── PROVIDED PASSAGE ──
9 files changed, 52 insertions(+), 28 deletions(-)
diff --git a/llvm/lib/Transforms/Vectorize/LoopVectorizationPlanner.h b/llvm/lib/Transforms/Vectorize/LoopVectorizationPlanner.h
index 0b8796f646ae3..54bb073eb4f81 100644
--- a/llvm/lib/Transforms/Vectorize/LoopVectorizationPlanner.h
+++ b/llvm/lib/Transforms/Vectorize/LoopVectorizationPlanner.h
@@ -233,6 +233,12 @@ class VPBuilder {
return createNaryOp(VPInstruction::LogicalAnd, {LHS, RHS}, DL, Name);
}
+ VPInstruction *createLogicalOr(VPValue *LHS, VPValue *RHS,
+ DebugLoc DL = DebugLoc::getUnknown(),
+ const Twine &Name = "") {
+ return createNaryOp(VPInstruction::LogicalOr, {LHS, RHS}, DL, Name);
+ }
+
VPInstruction *createSelect(VPValue *Cond, VPValue *TrueVal,
VPValue *FalseVal,
DebugLoc DL = DebugLoc::getUnknown(),
diff --git a/llvm/lib/Transforms/Vectorize/VPlan.h b/llvm/lib/Transforms/Vectorize/VPlan.h
index 20fcbfb04eea5..68b94555deeb3 100644
--- a/llvm/lib/Transforms/Vectorize/VPlan.h
+++ b/llvm/lib/Transforms/Vectorize/VPlan.h
@@ -1211,6 +1211,7 @@ class LLVM_ABI_FOR_TEST VPInstruction : public VPRecipeWithIRFlags,
// during unrolling.
ExtractPenultimateElement,
LogicalAnd, // Non-poison propagating logical And.
+ LogicalOr, // Non-poison propagating logical Or.
// Add an offset in bytes (second operand) to a base pointer (first
// operand). Only generates scalar values (either for the first lane only or
// for all lanes, depending on its uses).
───
── GIVEN RECORDS ──
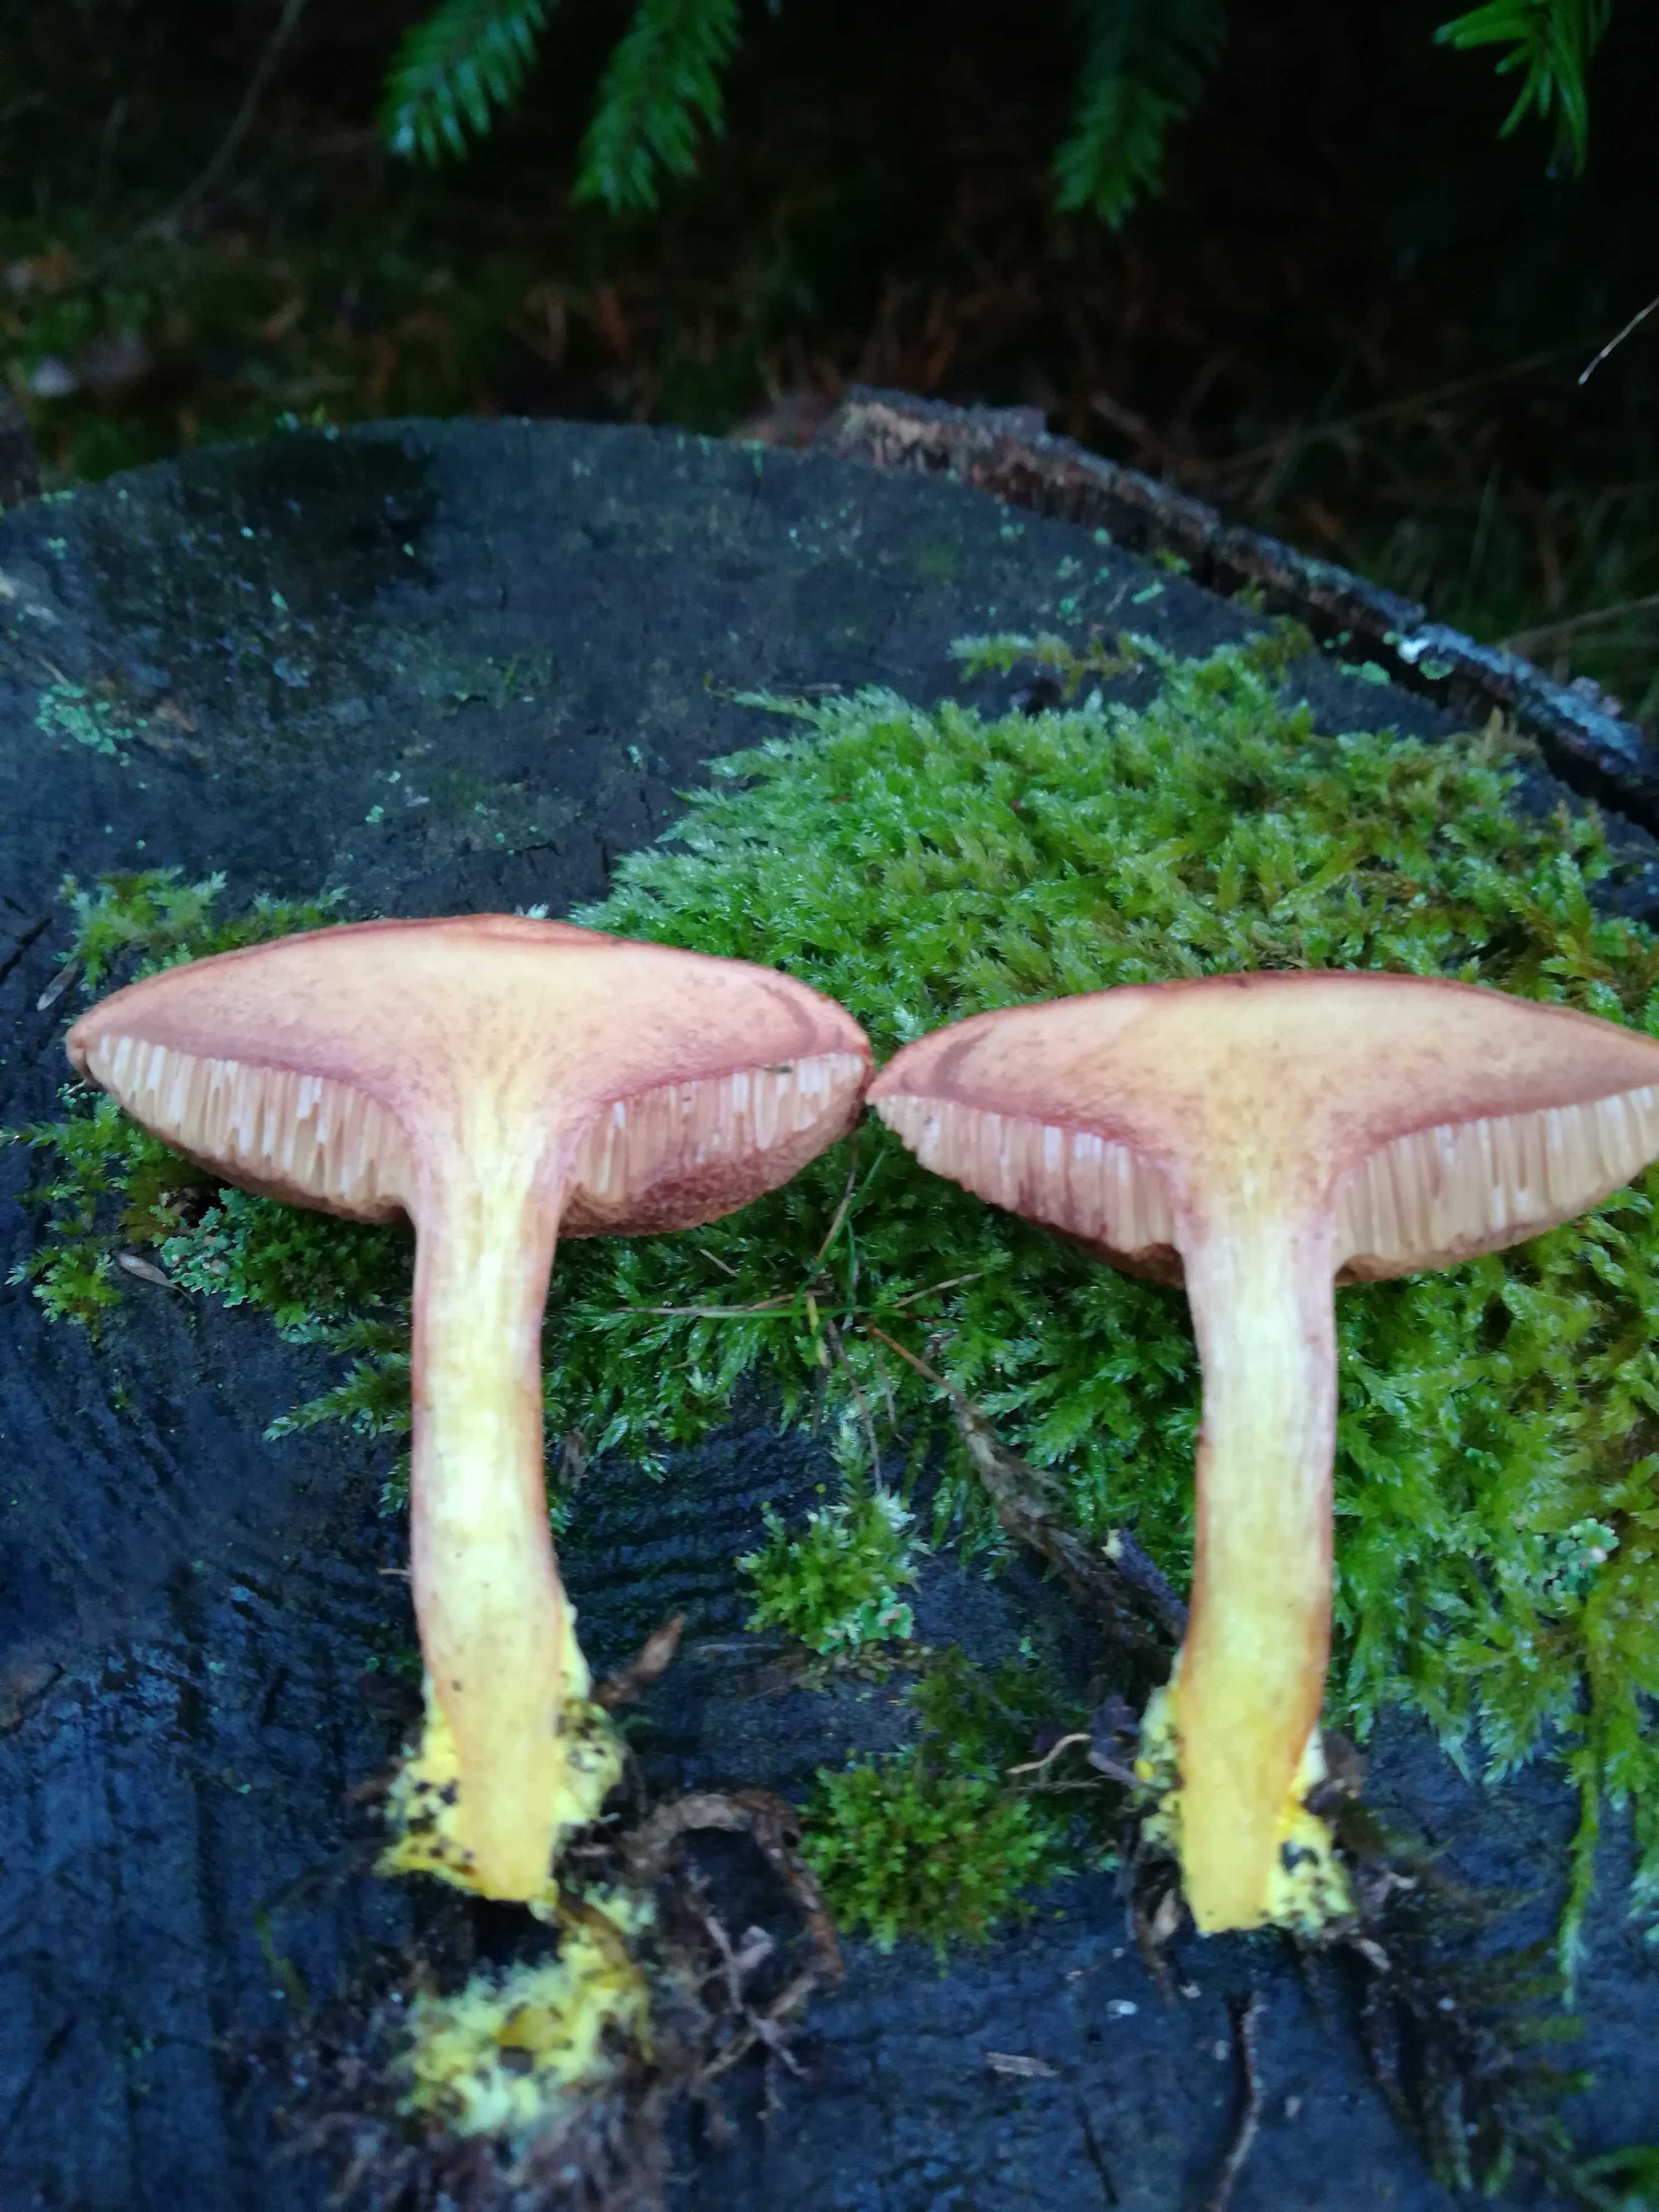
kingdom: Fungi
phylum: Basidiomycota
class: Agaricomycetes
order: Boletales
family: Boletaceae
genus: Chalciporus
───
── GIVEN RECORDS ──
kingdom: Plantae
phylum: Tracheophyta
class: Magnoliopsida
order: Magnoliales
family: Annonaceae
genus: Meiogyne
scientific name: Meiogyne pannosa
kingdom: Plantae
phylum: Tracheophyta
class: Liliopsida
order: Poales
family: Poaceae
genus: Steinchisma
───
── GIVEN RECORDS ──
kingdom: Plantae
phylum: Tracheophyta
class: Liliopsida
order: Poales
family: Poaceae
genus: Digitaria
───
# PROBLEM 1
How many files does the diff report as changed?
# PROBLEM 2
In the entries, rewrite the lines from the one containing "scientific name: Meiogyne pannosa" through the one containing "genus: Steinchisma", changing "phylum" to "division" and keeping everything else the same. Give back only those lines.

# RESPONSE 1
9 files

# RESPONSE 2
scientific name: Meiogyne pannosa
kingdom: Plantae
division: Tracheophyta
class: Liliopsida
order: Poales
family: Poaceae
genus: Steinchisma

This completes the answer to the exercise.